This is a bad start: non-ASCII characters are used on the Internet for
many years. There is certainly an ASCII *bias* in many Internet
protocols, applications or deployments but if there was an ASCII
*monopoly*, it ended a long time ago.
From draft-ietf-idnabis-protocol-03.txt Section 6.1:

   The current update to the definition of the DNS protocol [RFC2181]
   explicitly allows domain labels to contain octets beyond the ASCII
   range (0000..007F), and this document does not change that.  Note,
   however, that there is no defined interpretation of octets 0080..00FF
   as characters.  If labels containing these octets are returned to
   applications, unpredictable behavior could result.  The A-label form,
   which cannot contain those characters, is the only standard
   representation for internationalized labels in the current DNS
   protocol.

As noted above, the DNS protocol does not prohibit the carrying
of non-ASCII characters; the issue is the response of applications to receipt
of such characters in responses.  Presumably applications written to 
UNICODE APIs such as GetAddrInfoW are capable of handling UTF-8 in 
responses, and indeed there are many such applications (e.g. applications 
depending on .NET/mono DNS classes).  

presently you cannot have domain names that are multilingual, for
example: japanese and english language mixed character domain names,
hindi and english language mixed character domain names etc. 
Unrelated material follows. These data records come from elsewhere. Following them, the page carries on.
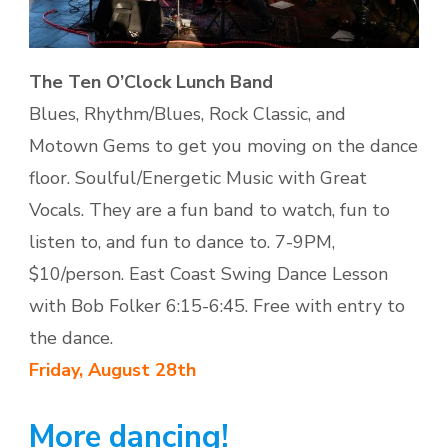
The Ten O’Clock Lunch Band
Blues, Rhythm/Blues, Rock Classic, and
Motown Gems to get you moving on the dance
floor. Soulful/Energetic Music with Great
Vocals. They are a fun band to watch, fun to
listen to, and fun to dance to. 7-9PM,
$10/person. East Coast Swing Dance Lesson
with Bob Folker 6:15-6:45. Free with entry to
the dance.
Friday,
August 28th
More dancing!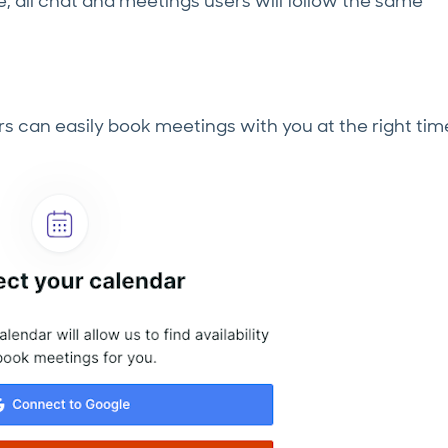
me, all chat and meetings users will follow the same
s can easily book meetings with you at the right tim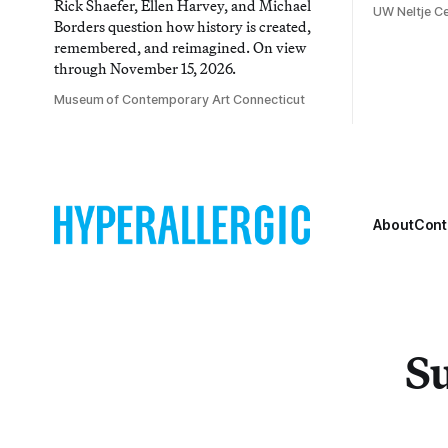
Rick Shaefer, Ellen Harvey, and Michael
UW Neltje Ce
Borders question how history is created,
remembered, and reimagined. On view
through November 15, 2026.
Museum of Contemporary Art Connecticut
About
Cont
Su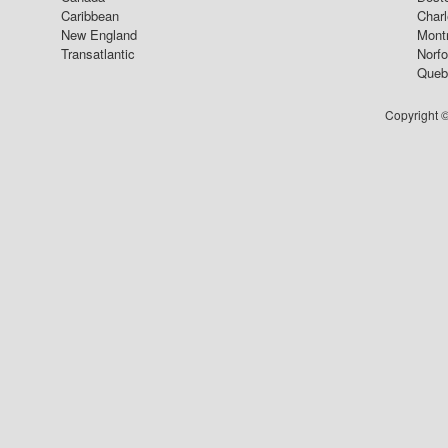
Caribbean
Char
New England
Mont
Transatlantic
Norfo
Queb
Copyright ©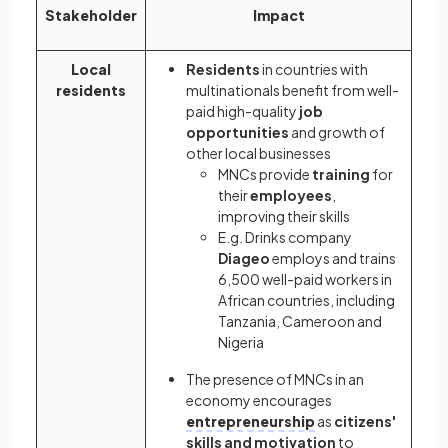
Stakeholder
Impact
Local
Residents
in countries with
residents
multinationals benefit from well-
paid high-quality
job
opportunities
and growth of
other local businesses
MNCs provide
training
for
their
employees
,
improving their skills
E.g. Drinks company
Diageo
employs and trains
6,500 well-paid workers in
African countries, including
Tanzania, Cameroon and
Nigeria
The presence of MNCs in an
economy encourages
entrepreneurship
as
citizens'
skills and motivation
to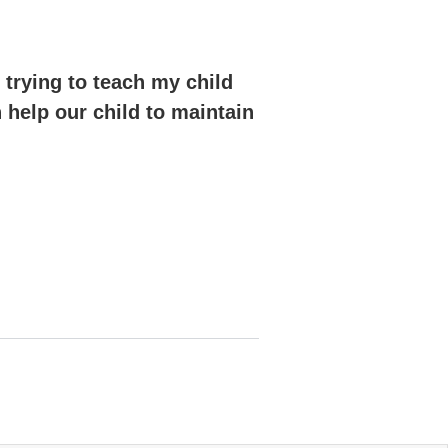
 trying to teach my child
n help our child to maintain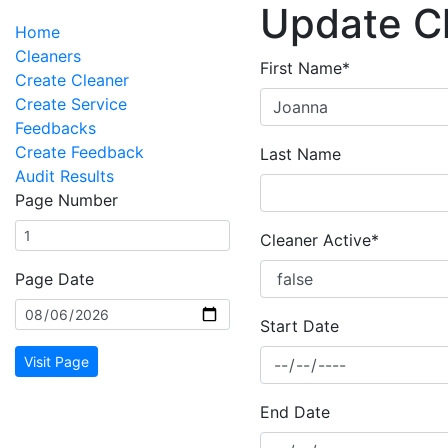
Update C
Home
Cleaners
First Name*
Create Cleaner
Create Service
Feedbacks
Create Feedback
Last Name
Audit Results
Page Number
Cleaner Active*
Page Date
Start Date
Visit Page
End Date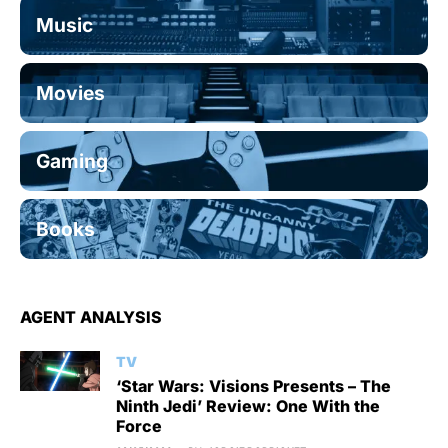
Music
Movies
Gaming
Books
AGENT ANALYSIS
TV
‘Star Wars: Visions Presents – The
Ninth Jedi’ Review: One With the
Force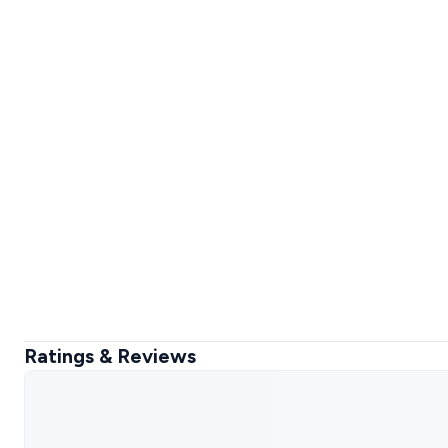
Ratings & Reviews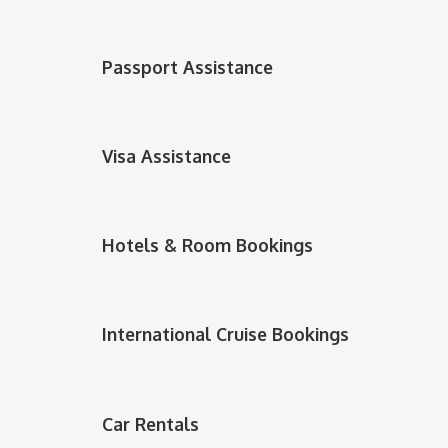
Passport Assistance
Visa Assistance
Hotels & Room Bookings
International Cruise Bookings
Car Rentals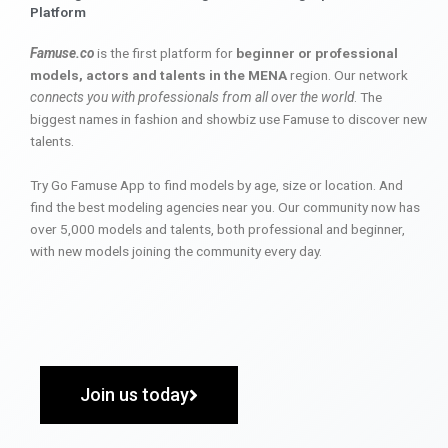
Platform
Famuse.co
is the first platform for
beginner or professional
models, actors and talents in the MENA
region. Our network
connects you with professionals from all over the world
. The
biggest names in fashion and showbiz use Famuse to discover new
talents.
Try Go Famuse App to find models by age, size or location. And
find the best modeling agencies near you. Our community now has
over 5,000 models and talents, both professional and beginner,
with new models joining the community every day.
Join us today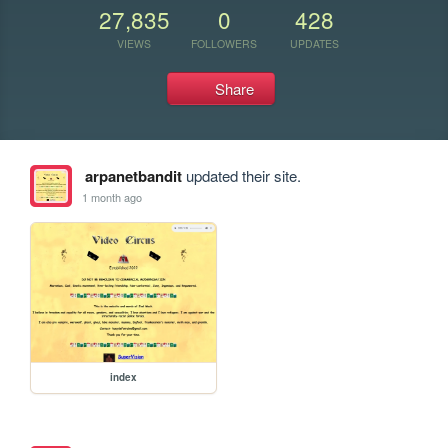
27,835
0
428
VIEWS
FOLLOWERS
UPDATES
Share
arpanetbandit
updated their site.
1 month ago
index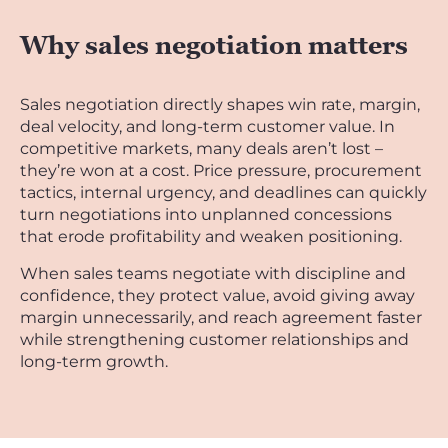
Why sales negotiation matters
Sales negotiation directly shapes win rate, margin,
deal velocity, and long-term customer value. In
competitive markets, many deals aren’t lost –
they’re won at a cost. Price pressure, procurement
tactics, internal urgency, and deadlines can quickly
turn negotiations into unplanned concessions
that erode profitability and weaken positioning.
When sales teams negotiate with discipline and
confidence, they protect value, avoid giving away
margin unnecessarily, and reach agreement faster
while strengthening customer relationships and
long-term growth.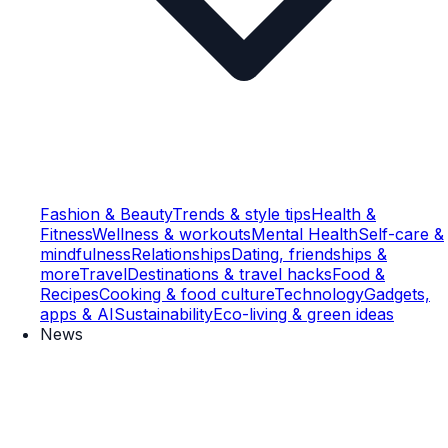
Fashion & Beauty
Trends & style tips
Health &
Fitness
Wellness & workouts
Mental Health
Self-care &
mindfulness
Relationships
Dating, friendships &
more
Travel
Destinations & travel hacks
Food &
Recipes
Cooking & food culture
Technology
Gadgets,
apps & AI
Sustainability
Eco-living & green ideas
News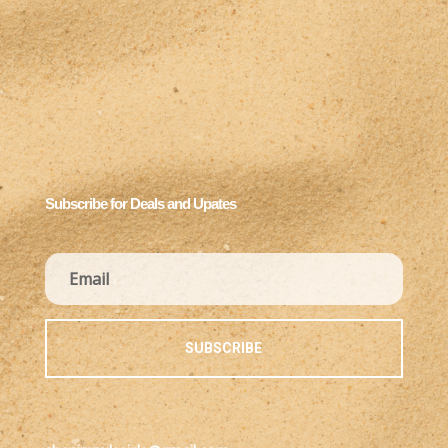
Subscribe for Deals and Upates
SUBSCRIBE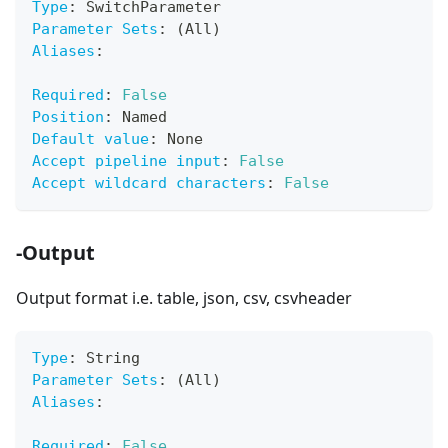
Type
:
 SwitchParameter
Parameter Sets
:
 (All)
Aliases
:
Required
:
False
Position
:
 Named
Default value
:
 None
Accept pipeline input
:
False
Accept wildcard characters
:
False
-Output
Output format i.e. table, json, csv, csvheader
Type
:
 String
Parameter Sets
:
 (All)
Aliases
:
Required
:
False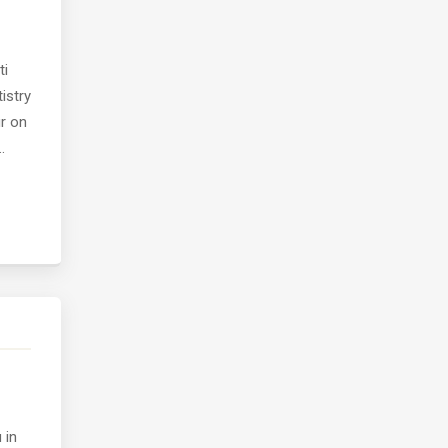
ti
istry
ur on
.
 in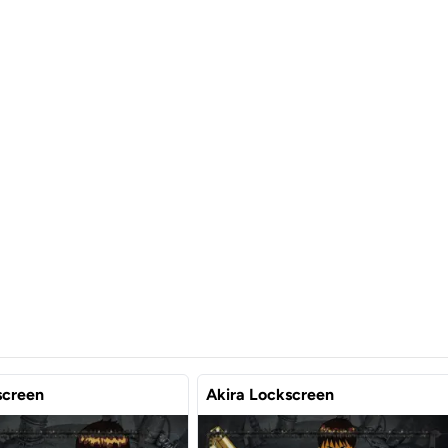
screen
Akira Lockscreen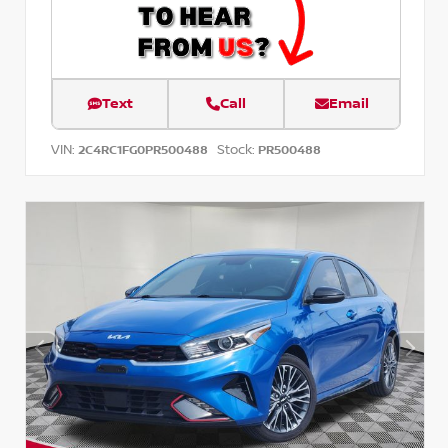
Text
Call
Email
VIN:
Stock:
2C4RC1FG0PR500488
PR500488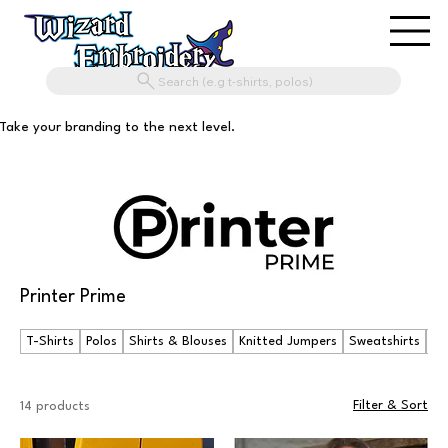
Search (e.g t-shirts, polos)
Take your branding to the next level.
Printer Prime
T-Shirts
Polos
Shirts & Blouses
Knitted Jumpers
Sweatshirts
Ho
Filter & Sort
14 products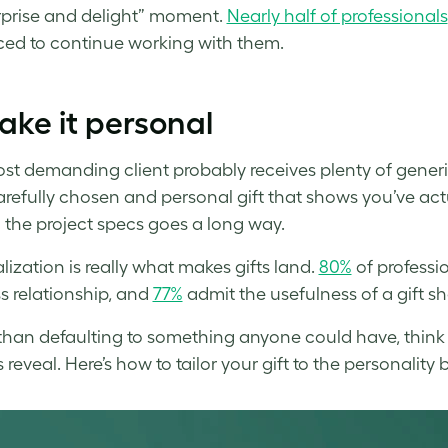
rprise and delight” moment.
Nearly half of professionals
ced to continue working with them.
ake it personal
st demanding client probably receives plenty of gener
arefully chosen and personal gift that shows you’ve act
the project specs goes a long way.
lization is really what makes gifts land.
80%
of professi
s relationship, and
77%
admit the usefulness of a gift s
than defaulting to something anyone could have, think a
 reveal. Here’s how to tailor your gift to the personality 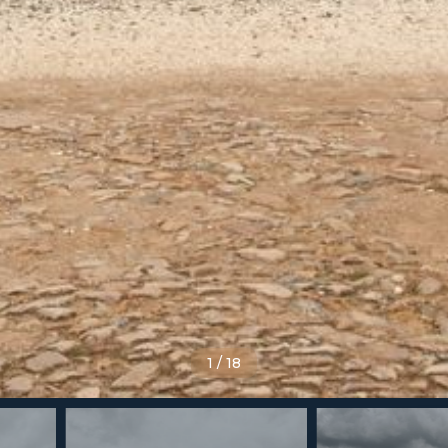
1
/
18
Since it is an IETF mailing list, I will focus on what depends on
IETF, technical standards. There is *nothing* in the current IDN
standard (machine names in Unicode) that forbids such mixes. You may
refer to bad policies like ICANN IDN Guidelines, which apparently
forbid mixing scripts, but this had nothing to do with the IETF,
nothing to do with the protocols.

From draft-ietf-idnabis-rationale-01.txt Section 14:

   To help prevent confusion between characters that are visually
   similar, it is suggested that implementations provide visual
   indications where a domain name contains multiple scripts.  Such
   mechanisms can also be used to show when a name contains a mixture of
   simplified and traditional Chinese characters, or to distinguish zero
   and one from O and l.  DNS zone administrators may impose
   restrictions (subject to the limitations identified elsewhere in this
   document) that try to minimize characters that have similar
   appearance or similar interpretations.  It is worth noting that there
   are no comprehensive technical solutions to the problems of
   confusable characters.  One can reduce the extent of the problems in
   various ways, but probably never eliminate it.  Some specific
   suggestions about identification and handling of confusable
   characters appear in a Unicode Consortium publication
   [Unicode-UTR36].

This is *not* a prohibition, but rather a suggestion; Section 4 of the document 
contains no restriction on the registration of labels with mixed scripts.  
Similar advice can be found in RFC 3490 Section 10. 
 
Another example, there is not much browser / URL bar integration and
usability innovation that allow for a non-ASCII language domain name
to stay non-ASCII script on the browser / URL bar without it
changing to Punycode.  

From draft-ietf-idnabis-rationale-01.txt Section 7.2:

   Applications MAY
   allow the display and user input of A-labels, but are encouraged to
   not do so except as an interface for special purposes, possibly for
   debugging, or to cope with display limitations.  A-labels are opaque
   and ugly, and, where possible, should thus only be exposed to users
   and in contexts in which they are absolutely needed.  Because IDN
   labels can be rendered either as the A-labels or U-labels, the
   application may reasonably have an option for the user to select the
   preferred method of display; if it does, rendering the U-label should
   normally be the default.

Indeed, there are browsers (e.g. Safari) that actually follow this advice (and 
provide a more pleasant user experience as a result).